What Pradakshina Means

Pradakshina comes from Sanskrit: pra (forward) + dakshina (south, or right). Circumambulation keeps the deity to one's right, which in a clockwise circuit means the sacred object is always at the center. The practice is universal across Indic traditions — it appears in Buddhism (as circumambulation of stupas) and Jainism (of tirthankara images) as well as Hinduism, suggesting that the logic is prior to any single theological tradition.

The Clockwise Direction

The insistence on clockwise — and the specific prohibition against counter-clockwise circumambulation (called Apasavya, considered funerary) — reflects several overlapping logics.

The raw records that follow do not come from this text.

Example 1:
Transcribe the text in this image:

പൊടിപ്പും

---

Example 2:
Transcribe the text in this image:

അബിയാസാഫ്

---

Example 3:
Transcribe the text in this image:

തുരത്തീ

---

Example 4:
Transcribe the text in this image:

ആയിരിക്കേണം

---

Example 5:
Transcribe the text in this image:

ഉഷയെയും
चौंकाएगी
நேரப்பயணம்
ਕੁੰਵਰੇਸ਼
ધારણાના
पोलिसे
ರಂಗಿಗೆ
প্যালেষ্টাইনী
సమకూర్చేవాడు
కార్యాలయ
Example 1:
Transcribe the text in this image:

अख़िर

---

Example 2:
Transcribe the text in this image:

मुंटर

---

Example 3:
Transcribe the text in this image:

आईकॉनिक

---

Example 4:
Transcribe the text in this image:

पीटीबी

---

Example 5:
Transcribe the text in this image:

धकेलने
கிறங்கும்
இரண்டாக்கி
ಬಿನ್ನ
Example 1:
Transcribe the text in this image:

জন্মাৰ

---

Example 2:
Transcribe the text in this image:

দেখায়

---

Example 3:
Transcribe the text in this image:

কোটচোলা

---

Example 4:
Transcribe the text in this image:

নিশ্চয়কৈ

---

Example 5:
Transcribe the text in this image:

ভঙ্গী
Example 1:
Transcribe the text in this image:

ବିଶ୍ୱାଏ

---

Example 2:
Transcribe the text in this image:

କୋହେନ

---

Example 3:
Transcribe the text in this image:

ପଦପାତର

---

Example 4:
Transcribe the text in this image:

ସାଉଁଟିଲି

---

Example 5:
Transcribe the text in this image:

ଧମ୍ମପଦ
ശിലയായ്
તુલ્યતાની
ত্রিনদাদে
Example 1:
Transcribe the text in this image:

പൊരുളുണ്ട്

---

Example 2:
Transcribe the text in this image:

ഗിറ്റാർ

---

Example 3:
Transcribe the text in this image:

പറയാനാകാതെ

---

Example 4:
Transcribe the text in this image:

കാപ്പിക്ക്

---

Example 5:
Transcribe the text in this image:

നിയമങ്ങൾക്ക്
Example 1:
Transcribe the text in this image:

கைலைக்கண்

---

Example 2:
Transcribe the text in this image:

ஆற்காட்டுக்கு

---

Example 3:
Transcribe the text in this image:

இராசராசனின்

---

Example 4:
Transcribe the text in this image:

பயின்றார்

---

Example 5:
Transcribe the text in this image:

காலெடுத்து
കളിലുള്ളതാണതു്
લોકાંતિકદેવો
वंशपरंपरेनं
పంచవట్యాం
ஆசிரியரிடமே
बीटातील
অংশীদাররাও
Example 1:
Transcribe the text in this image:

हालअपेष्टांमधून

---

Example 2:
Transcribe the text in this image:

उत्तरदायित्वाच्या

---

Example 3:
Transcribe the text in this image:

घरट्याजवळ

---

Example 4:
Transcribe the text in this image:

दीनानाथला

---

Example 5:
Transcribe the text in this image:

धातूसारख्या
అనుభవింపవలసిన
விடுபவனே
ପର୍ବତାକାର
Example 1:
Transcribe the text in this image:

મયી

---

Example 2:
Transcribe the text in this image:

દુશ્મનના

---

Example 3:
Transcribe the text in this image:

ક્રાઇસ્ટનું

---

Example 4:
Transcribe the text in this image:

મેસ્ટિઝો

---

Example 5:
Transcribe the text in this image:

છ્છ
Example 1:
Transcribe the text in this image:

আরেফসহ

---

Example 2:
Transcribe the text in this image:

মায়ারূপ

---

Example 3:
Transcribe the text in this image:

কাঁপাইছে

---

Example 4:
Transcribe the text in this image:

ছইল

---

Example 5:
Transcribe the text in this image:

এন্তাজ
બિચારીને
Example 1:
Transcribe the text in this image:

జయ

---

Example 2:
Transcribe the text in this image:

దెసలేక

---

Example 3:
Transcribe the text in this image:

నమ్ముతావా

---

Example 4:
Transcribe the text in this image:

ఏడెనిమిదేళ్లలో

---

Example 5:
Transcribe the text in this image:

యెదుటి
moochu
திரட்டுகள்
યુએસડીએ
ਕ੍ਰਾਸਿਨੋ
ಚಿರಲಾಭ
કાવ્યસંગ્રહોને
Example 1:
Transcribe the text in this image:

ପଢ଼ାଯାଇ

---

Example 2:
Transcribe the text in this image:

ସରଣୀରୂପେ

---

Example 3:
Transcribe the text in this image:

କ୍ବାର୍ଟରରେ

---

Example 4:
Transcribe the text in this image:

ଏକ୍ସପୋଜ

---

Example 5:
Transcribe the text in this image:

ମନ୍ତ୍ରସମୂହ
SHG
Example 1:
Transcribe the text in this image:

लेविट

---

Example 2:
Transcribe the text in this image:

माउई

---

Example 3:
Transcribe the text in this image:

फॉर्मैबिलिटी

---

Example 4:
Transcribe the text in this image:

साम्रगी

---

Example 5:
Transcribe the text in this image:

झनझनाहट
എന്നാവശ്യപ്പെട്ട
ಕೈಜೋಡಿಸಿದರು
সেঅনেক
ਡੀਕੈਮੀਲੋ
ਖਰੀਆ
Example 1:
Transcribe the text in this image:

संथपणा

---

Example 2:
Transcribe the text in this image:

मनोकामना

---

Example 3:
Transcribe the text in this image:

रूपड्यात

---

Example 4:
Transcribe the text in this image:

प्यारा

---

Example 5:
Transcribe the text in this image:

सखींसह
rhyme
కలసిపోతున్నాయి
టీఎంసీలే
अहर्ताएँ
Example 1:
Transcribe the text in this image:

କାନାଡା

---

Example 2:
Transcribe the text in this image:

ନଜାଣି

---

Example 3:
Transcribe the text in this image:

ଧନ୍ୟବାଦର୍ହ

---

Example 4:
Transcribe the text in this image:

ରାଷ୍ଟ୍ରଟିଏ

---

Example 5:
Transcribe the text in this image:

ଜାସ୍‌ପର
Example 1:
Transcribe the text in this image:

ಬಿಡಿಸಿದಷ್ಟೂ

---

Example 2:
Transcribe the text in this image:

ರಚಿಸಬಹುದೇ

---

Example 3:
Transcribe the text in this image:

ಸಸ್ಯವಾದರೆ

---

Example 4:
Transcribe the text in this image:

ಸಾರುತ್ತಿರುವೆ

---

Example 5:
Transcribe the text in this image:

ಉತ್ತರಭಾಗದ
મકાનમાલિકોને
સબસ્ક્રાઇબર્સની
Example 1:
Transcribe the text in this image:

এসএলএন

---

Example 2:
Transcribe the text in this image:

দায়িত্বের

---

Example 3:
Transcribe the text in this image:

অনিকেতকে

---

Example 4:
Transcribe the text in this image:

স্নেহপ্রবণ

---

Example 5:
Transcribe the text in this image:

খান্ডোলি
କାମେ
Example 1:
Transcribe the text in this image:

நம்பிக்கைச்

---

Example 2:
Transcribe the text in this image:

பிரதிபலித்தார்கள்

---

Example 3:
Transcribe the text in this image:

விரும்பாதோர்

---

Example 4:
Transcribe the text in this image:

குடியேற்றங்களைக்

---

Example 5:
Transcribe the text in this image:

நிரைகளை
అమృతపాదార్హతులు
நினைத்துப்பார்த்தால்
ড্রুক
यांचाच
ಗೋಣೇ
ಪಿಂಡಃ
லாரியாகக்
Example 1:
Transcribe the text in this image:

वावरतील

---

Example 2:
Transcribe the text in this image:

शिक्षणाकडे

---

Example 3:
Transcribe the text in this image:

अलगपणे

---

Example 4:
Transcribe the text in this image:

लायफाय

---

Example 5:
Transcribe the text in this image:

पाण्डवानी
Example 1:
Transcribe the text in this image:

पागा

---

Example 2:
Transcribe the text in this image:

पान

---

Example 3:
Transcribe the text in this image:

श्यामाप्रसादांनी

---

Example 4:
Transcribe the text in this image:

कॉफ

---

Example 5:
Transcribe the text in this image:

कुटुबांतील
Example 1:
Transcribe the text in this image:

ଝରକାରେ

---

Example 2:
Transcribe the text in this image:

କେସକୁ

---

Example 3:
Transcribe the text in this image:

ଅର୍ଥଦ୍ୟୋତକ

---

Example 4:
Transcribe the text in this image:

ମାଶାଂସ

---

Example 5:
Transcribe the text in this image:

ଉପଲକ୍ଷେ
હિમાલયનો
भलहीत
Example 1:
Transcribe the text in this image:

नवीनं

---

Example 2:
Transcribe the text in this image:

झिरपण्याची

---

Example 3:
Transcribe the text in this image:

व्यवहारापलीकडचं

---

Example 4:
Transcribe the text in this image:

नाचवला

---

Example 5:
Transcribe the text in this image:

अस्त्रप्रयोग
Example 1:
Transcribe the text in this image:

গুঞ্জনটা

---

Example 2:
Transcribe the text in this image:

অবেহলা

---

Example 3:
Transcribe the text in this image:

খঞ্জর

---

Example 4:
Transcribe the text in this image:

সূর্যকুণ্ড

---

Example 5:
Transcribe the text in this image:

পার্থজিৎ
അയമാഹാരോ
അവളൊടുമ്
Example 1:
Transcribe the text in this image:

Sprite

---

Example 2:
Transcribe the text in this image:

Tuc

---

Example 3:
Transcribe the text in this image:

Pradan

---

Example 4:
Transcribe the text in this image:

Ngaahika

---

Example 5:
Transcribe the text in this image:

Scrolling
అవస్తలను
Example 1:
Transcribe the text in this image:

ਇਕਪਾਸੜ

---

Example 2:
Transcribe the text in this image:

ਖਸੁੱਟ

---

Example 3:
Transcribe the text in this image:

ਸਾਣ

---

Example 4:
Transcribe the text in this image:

The Sun, in the northern hemisphere, appears to move clockwise across the sky from dawn to dusk. The Earth's rotation is counterclockwise when viewed from above the north pole, but the apparent motion of celestial bodies from the Earth's surface is clockwise. Aligning one's movement with the Sun's apparent path is understood to align the practitioner with the forces of life, growth, and cosmic order rather than their dissolution.

The Number of Rounds

Different deities prescribe different numbers of pradakshina. Ganesha is circumambulated once (a complete circuit symbolizes the whole world in one movement — because Ganesha is the whole). Shiva is given half a pradakshina (one goes to the Abhisheka channel, called Somasutram, and returns rather than crossing it, because crossing Shiva's water line is considered inauspicious). Vishnu typically receives four rounds; Goddess temples often receive three or seven; the Peepal (Ashwattha) tree is given 108 rounds on specific occasions.

The Sthitaprajna State

The traditional instruction for pradakshina is to maintain a particular quality of attention: not hurrying, not looking around, keeping the mind on the deity, and moving with awareness of each step. This converts what could be a mechanical exercise into a walking meditation. The physical circuit around the deity is an external enactment of the internal principle: the sacred at the center, the practitioner revolving around it, everything else peripheral.

Giri Pradakshina

The same principle scales to sacred geography. Giri Pradakshina is the circumambulation of a sacred hill or mountain — most famously, the 14-kilometer circuit of Arunachala in Tiruvannamalai (Tamil Nadu), which is walked barefoot by thousands of pilgrims on Purnima (full moon). The Girivalam, as it is called there, is considered equivalent in merit to a full pilgrimage to Kashi. The Govardhan Parikrama (the circumambulation of Govardhan Hill near Mathura) is similarly significant in the Vaishnava tradition.

At Home

Pradakshina is also performed around the Tulsi plant, around the sacred fire during a havan or wedding, and around the body of a newly installed deity before consecration. The principle in each case is the same: the practitioner acknowledges the sacred center by orienting their movement around it, temporarily organizing their entire body and attention around something other than themselves.